/North Korea reports first COVID outbreak since pandemic began | Coronavirus pandemic News | Al Jazeera

North Korea reports first COVID outbreak since pandemic began | Coronavirus pandemic News | Al Jazeera

North Korea has confirmed its first outbreak of COVID-19, raising fears of a humanitarian disaster in one of the world’s only unvaccinated countries as it goes into a nationwide lockdown.

Authorities detected a sub-variant of the highly transmissible Omicron coronavirus variant, BA.2, in people in Pyongyang, the state-run Korean Central News Agency (KCNA) reported on Thursday, without elaborating on the number of confirmed cases.

“There has been the biggest emergency incident in the country, with a hole in our emergency quarantine front, that has been kept safely over the past two years and three months since February 2020,” the state broadcaster said.

It added that “maximum” control efforts were being imposed in Pyongyang.

It reported later that Kim Jong Un had “called on all the cities and counties of the whole country to thoroughly lock down their areas” with factories, businesses and homes closed down and reorganised “to flawlessly and perfectly block the spread vacuum of the malicious virus.”

The North, which sealed its borders in January 2020, had been one of the few countries on Earth not to report an outbreak of COVID-19, although analysts have long expressed doubt about the official figures given the country’s long, porous land border with China.

Analysts said Pyongyang’s public admission of the outbreak was probably a sign of the severity of the situation, but not necessarily a sign that Kim would be amenable to outside assistance.

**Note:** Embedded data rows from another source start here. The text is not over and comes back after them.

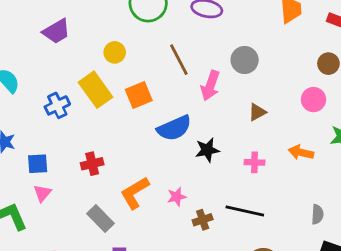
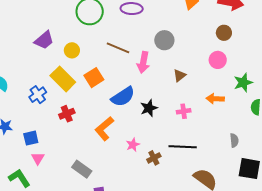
purple trapezoid: (56, 31) -> (44, 40), moved
brown line: (179, 60) -> (118, 48), turned -30
red cross: (92, 164) -> (67, 114), moved
orange L-shape: (135, 193) -> (104, 129), moved

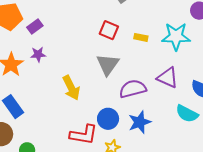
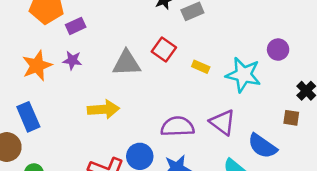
gray triangle: (108, 64) -> (127, 63), moved, turned 40
yellow arrow: (71, 88) -> (103, 109), turned -80

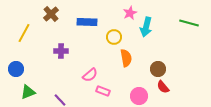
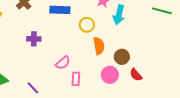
brown circle: (158, 69) -> (122, 57), moved
pink rectangle: (103, 91) -> (76, 79), turned 72
pink circle: (139, 96) -> (110, 75), moved

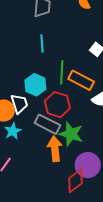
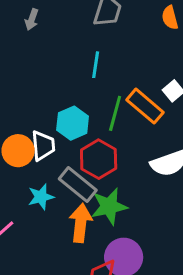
orange rectangle: (81, 80) -> (145, 106), moved
cyan star: (13, 131) -> (41, 197), moved
green star: (71, 134) -> (109, 206), turned 30

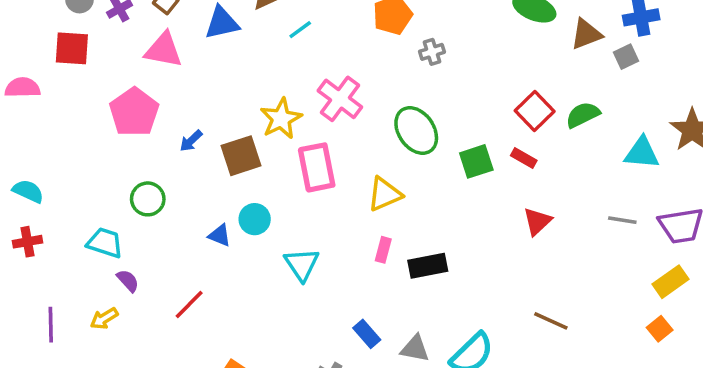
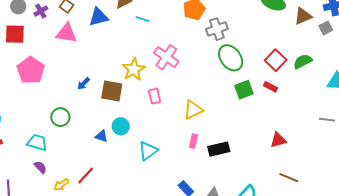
cyan line: (300, 30) -> (143, 19), turned 56
gray cross: (432, 52) -> (217, 29), size x1.5
pink pentagon: (134, 112) -> (31, 70), moved
green ellipse: (416, 131) -> (231, 58), moved
brown square: (241, 156) -> (112, 91), turned 30
pink rectangle: (317, 167) -> (155, 96), size x0.6
red triangle: (537, 221) -> (278, 140), moved, turned 30
cyan triangle: (302, 264) -> (148, 151), turned 30
purple semicircle: (128, 281) -> (40, 167), moved
yellow arrow: (104, 318) -> (61, 185), moved

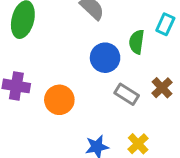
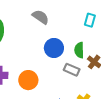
green semicircle: (137, 42) -> (79, 50), moved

“Pyongyang will likely double down on lockdowns, even though the failure of China’s zero-Covid strategy suggests that approach won’t work against the omicron variant,” Leif-Eric Easley, a professor at Ewha University in Seoul, said in emailed comments. “North Korea is entering a period of uncertainty in managing its domestic challenges and international isolation. The Kim regime would be well advised to swallow its pride and quickly seek donations of vaccines and therapeutics.”

The official Rodong Sinmun newspaper reported the Politburo of the ruling Workers’ Party admitting there had been a “breach” in the country’s virus defences, and criticised the department handling the epidemic for its “carelessness, laxity, irresponsibility, and incompetence” in “failing” to respond to the acceleration in transmission around the world, according to the NK News media outlet.

China is currently battling dozens of outbreaks of the virus including in Dandong, which is the North’s main trading link with the country. Pyongyang suspended inbound rail cargo from China in late April as a result of the outbreaks, only four months after resuming the service, according to NK News.

Alastair Morgan, who served as the United Kingdom’s ambassador to the North between 2005 and 2008, said he expected Pyongyang’s response to the outbreak to be at least as draconian as China’s controls.

“The DPRK authorities have the ability and organisation to impose restrictions internally as well as at the border,” Morgan told Al Jazeera, referring to the North’s official name, the Democratic People’s Republic of Korea.

“If they prevent all travel between regions and locales this is likely to have severe consequences for citizens. There was when I was there some reliance on cross-regional transportation of food and other provisions, though this may have changed to some extent under DPRK measures to date. It will also restrict the access of citizens to clinics and hospital facilities.”

The North has repeatedly rejected offers of vaccines from the United Nations-backed global vaccination initiative, and aid workers have warned that it would struggle to handle a major coronavirus outbreak, given its dilapidated health system.

“The North Korean medical system is antiquated, fragile and drastically ill-equipped to deal with a major outbreak,” said Tim Peters, a Christian aid worker who runs the Helping Hands Korea organisation in Seoul. “The fact that 40 percent of the population is in need of food assistance speaks volumes about the weak immune systems of at least 11 million North Korean citizens. In short, the outdated healthcare infrastructure and highly vulnerable population is a catastrophe waiting to happen. I sincerely hope it doesn’t.”

Before the pandemic, the UN estimated that more than one-quarter of North Koreans suffered from malnourishment. In July, the UN Food and Agriculture Organization said the country was struggling to feed itself.